Ecuador takes Spain’s mortgage law to European Court of Human Rights

Public defender calls on Strasbourg to alter Civil Procedure Law on evictions

Ecuadorian Marceline Rosero faced eviction when she could not pay her Bankia mortgage.
Ecuadorian Marceline Rosero faced eviction when she could not pay her Bankia mortgage. LUIS SEVILLANO

Ecuador has presented a suit against Spain at the European Court of Human Rights over the Iberian nation's eviction legislation. Ramiro Rivadeneira, the Ecuadorian public defender, on Tuesday morning told a press conference in Madrid that Spain was "violating the right to justice" of Ecuadorian nationals resident in the country and called on Strasbourg to modify the Civil Procedure Law.

Ecuadorian authorities calculate that as many as 15,000 of its citizens in Spain are affected by either eviction processes or mortgage-payment problems.

Rivadeneira, who was accompanied by Ecuadorian Secretary of State for Migrants Lorena Escudero, brought to light the case of Luis Solórzano, an Ecuadorian construction worker who has lived in Spain since 1999. When he was laid off in 2008, he had difficulty meeting his mortgage payments. The bank through which he had contracted his mortgage, Lloyds, applied non-payment interest of 14 percent. "It was an official protection home, the maximum legal tax value of which is 54,143 euros," Rivadeneira said.

Solórzano contracted a mortgage for a total value of 173,000 euros, 325 percent higher than the house's value. The unemployed worker was refused the right to dation in payment on several occasions, condemning him to pay off his debt to the bank by handing over the keys to his home. After exhausting all legal avenues in Spain, and after appealing to the embassy, the public defender decided to take his case to the continental level. Rivadeneira hopes it will serve as a precedent and afford greater protection to Ecuadorian citizens. He added that the problem in Spain was the current Civil Procedure legislation, "which does not allow people to explain their situation in court while the carrying out [of an eviction order] is automatic."

The bank assured us that our mortgage would never rise above 900 euros"

As Rivadeneira announced the suit, Fidel Paladines shifted in his seat. He has spent "three months and two days" sleeping outside a Bankia office in Madrid to demand negotiation over the cases of 50 families facing eviction at the hands of the lender. The Ecuadorian embassy has assessed 6,000 of its nationals resident in Spain. This is what drew Paladines and his wife to the press conference. After the press had quizzed Rivadeneira, Paladines stood up to speak. "I'm very nervous," he said.

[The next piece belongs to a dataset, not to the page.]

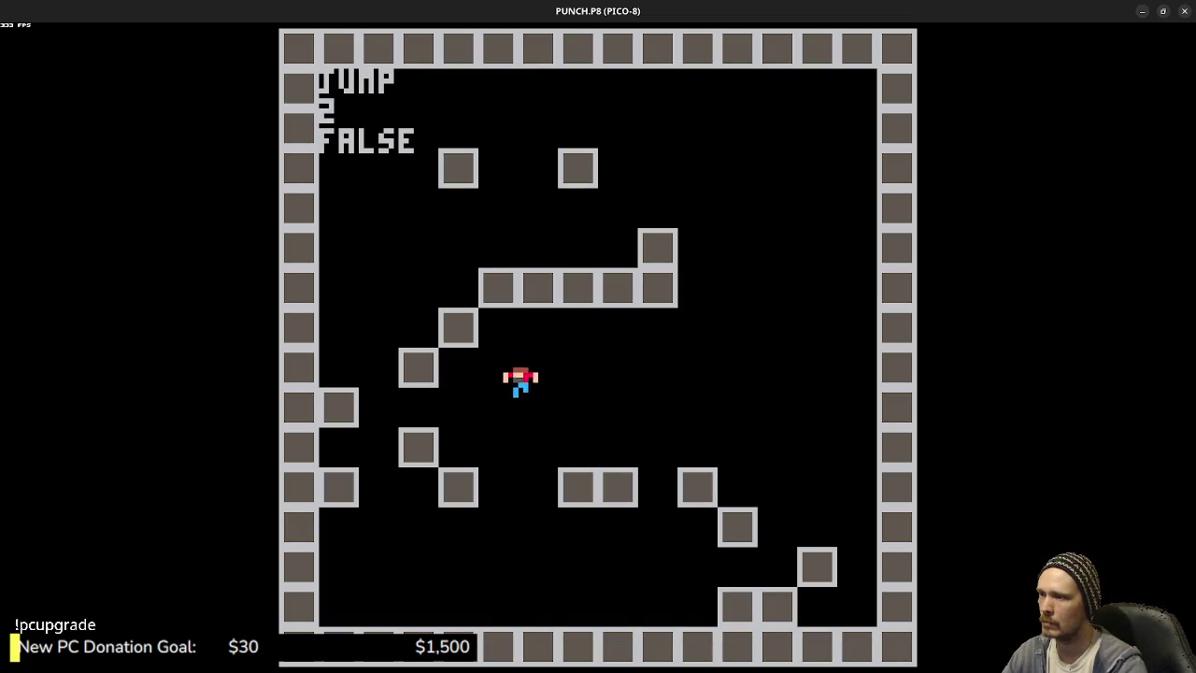
key("z")
key("Right")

Also a construction worker and also unemployed, he and his wife bought their house in 2006 and started paying an 800-euro monthly mortgage, his wife, María Sarango, 52, explained. "At that time we had no trouble paying it. [The bank] assured us, although not in writing, that it would never rise above 900 euros, but we ended paying 1,400."

The couple has stopped paying the mortgage. The 426 euros that Paladines receives in benefits and the 250 euros Sarango makes cover the rental of a single room, in which she lives with their two student children, aged 10 and 20. He sleeps outside. They are also seeking the right to dation in payment.

The public defender thanked Paladines when he had finished. "Is that it?" the couple asked. Despite their disappointment at Rivadeneira's brusque response, the couple was happy with the Strasbourg development.